Задание :: Перепишите фрагмент интервью с Томасом Венцловой, начиная со слов «Правозащитник и эмигрант, поэт» и заканчивая словами «миграции и борьба суверенитетов.» включительно. Замените в нем «литературовед» на «филолог».

Фрагмент документа ::
#Интервью

#Сюжеты

Томас Венцлова: «Не хочу быть идиотом»

2017.08.28

Литовский поэт и диссидент рассказал The New Times о смутных временах сегодняшней Европы и о роли интеллектуалов

Томас Венцлова даже в самые мрачные времена черпает надежду в своем природном оптимизме

Правозащитник и эмигрант, поэт и литературовед, выдающийся деятель русской и европейской культуры Томас Венцлова в последнее время стал редким гостем в России. Его вполне можно считать самым известным у нас литовским интеллектуалом и публицистом: его знают не только как толкователя русской классики и переводчика российской поэзии XX века, но и как близкого друга двух выдающихся поэтов, лауреатов Нобелевской премии — Чеслава Милоша и Иосифа Бродского. Но в последнее время его голос все громе звучит в защиту единой Европы, которую сейчас сотрясают волны миграции и борьба суверенитетов.

Распад парадигмы

В разговорах о настоящем и будущем Европы вы скептик или оптимист?

Исходные данные ::
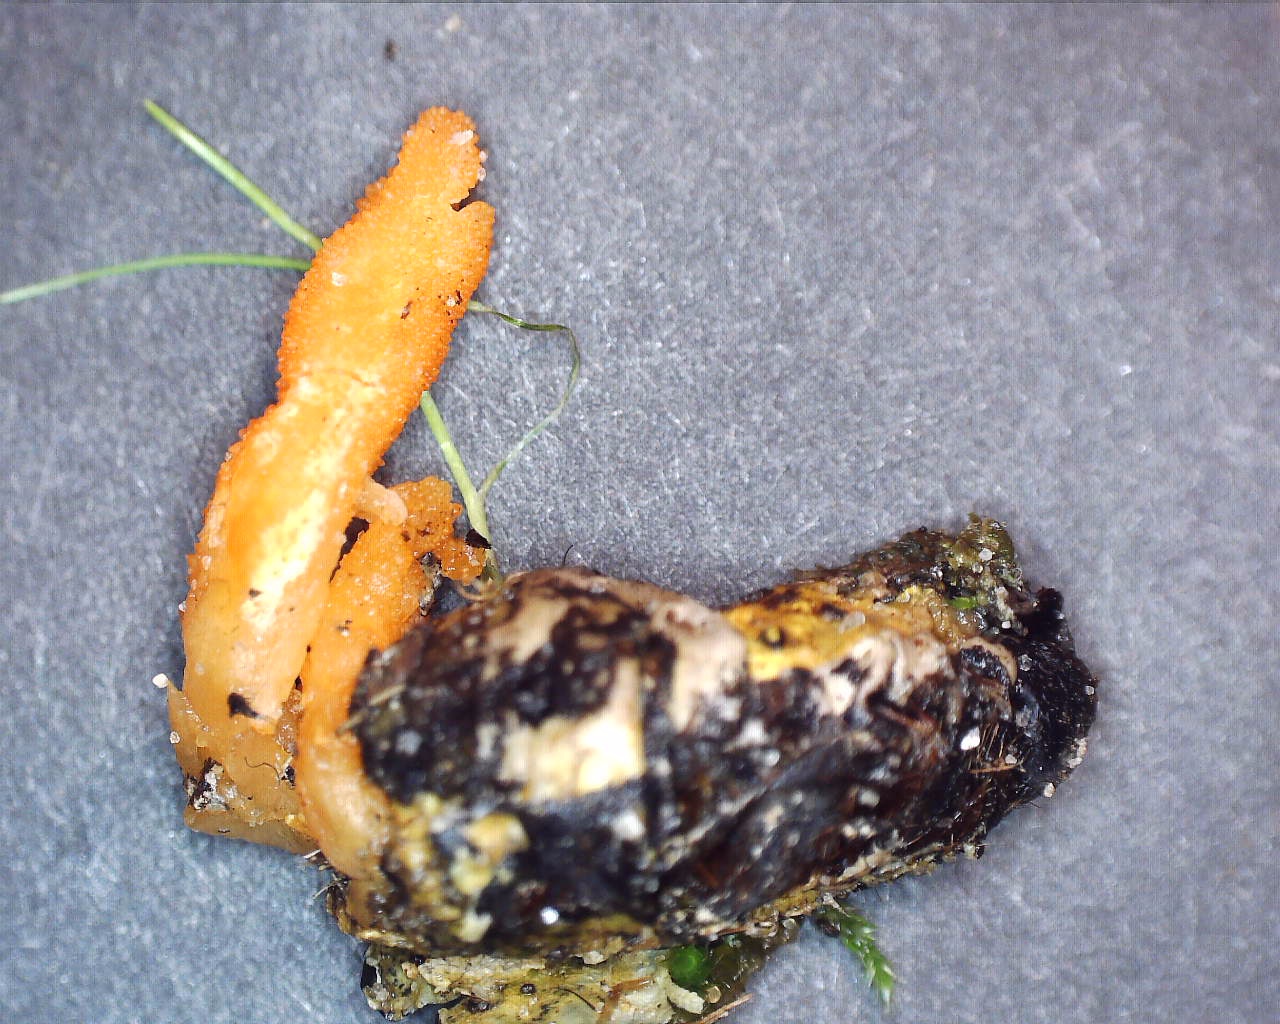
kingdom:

Результат ::
Правозащитник и эмигрант, поэт и филолог, выдающийся деятель русской и европейской культуры Томас Венцлова в последнее время стал редким гостем в России. Его вполне можно считать самым известным у нас литовским интеллектуалом и публицистом: его знают не только как толкователя русской классики и переводчика российской поэзии XX века, но и как близкого друга двух выдающихся поэтов, лауреатов Нобелевской премии — Чеслава Милоша и Иосифа Бродского. Но в последнее время его голос все громе звучит в защиту единой Европы, которую сейчас сотрясают волны миграции и борьба суверенитетов.